Aside from some aerial radio-telemetry and surveying applications [2, 8, 9] robots haven’t been heavily used in wildlife and conservation ecology besides getting close-up footage for documentaries [12]. What we see far more commonly in robotics research is biomimicry where engineers derive inspiration for their designs from clever design elements that we see in the natural world. These may vary from methods of locomotion (e.g. flapping Micro Air Vehicles) through sensing, decision making, and construction [6, 10, 22, 27].

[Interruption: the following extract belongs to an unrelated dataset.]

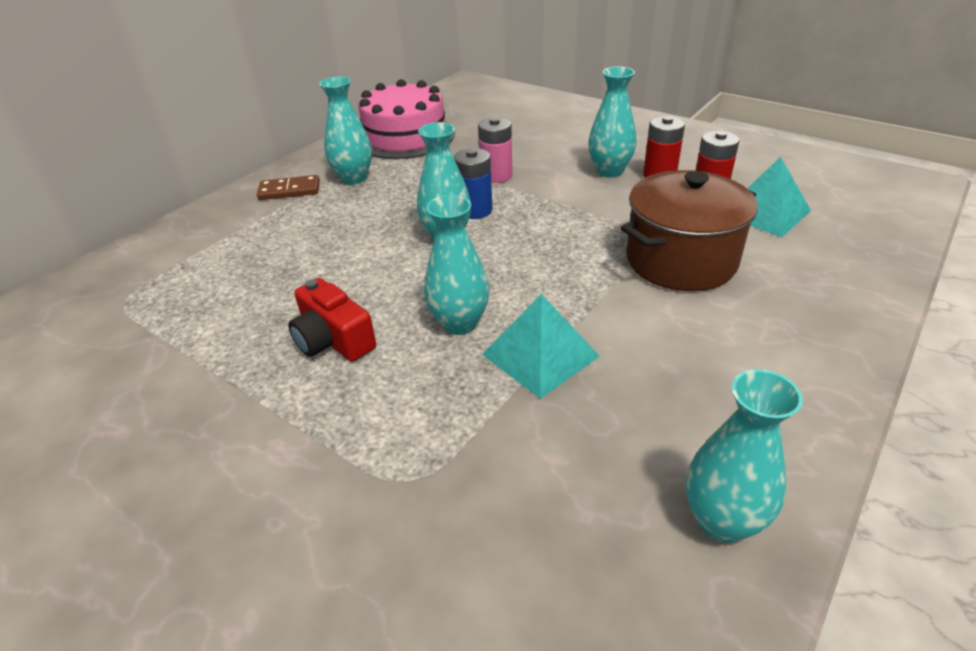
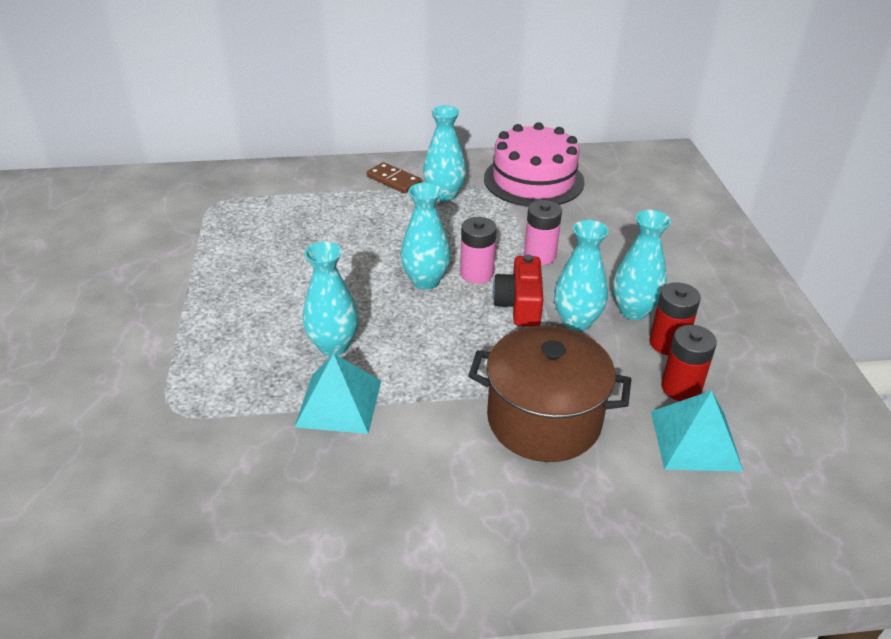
camera: 45 degrees right, 0 degrees up
red camera [288,278,376,362] -> red camera moved to [493,254,543,327]
blue battery [454,148,493,219] -> pink battery [460,217,497,284]
turquoise vase [685,369,803,543] -> turquoise vase moved to [554,220,609,331]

For robotic locomotion, there are many possible solutions that may be applied (e.g. tracks, wheels, inch-worm, walking, rotors, adhesion) with specific system requirements (e.g. speed, environment, traction, stability) acting as constraints. Likewise, there are numerous possibilities in the selection of pickup tools (e.g. finger grippers, electro-magnets, jamming, soft) with a selection to be made based on suitability and system requirements (e.g. material, size, compliance) [11].
The purpose of this study is to evaluate the efficacy of a mobile robot (WomBot as shown in Fig. 1) designed specifically for subterranean exploration of wombat burrows. This exploration provides a low impact, rapid means of burrow exploration and understanding of environmental conditions which may have significant implications on wombat health.
This paper is structured as follows: Section 2 presents the system requirements which govern the design and performance aspects of the robot design. Following this, Sect. 3 describes the design and implementation of the robot and covers all the major sub-systems. Section 4 presents and discusses the experimental results both in the laboratory and in field-testing. Finally concluding remarks are provided in Sect. 5.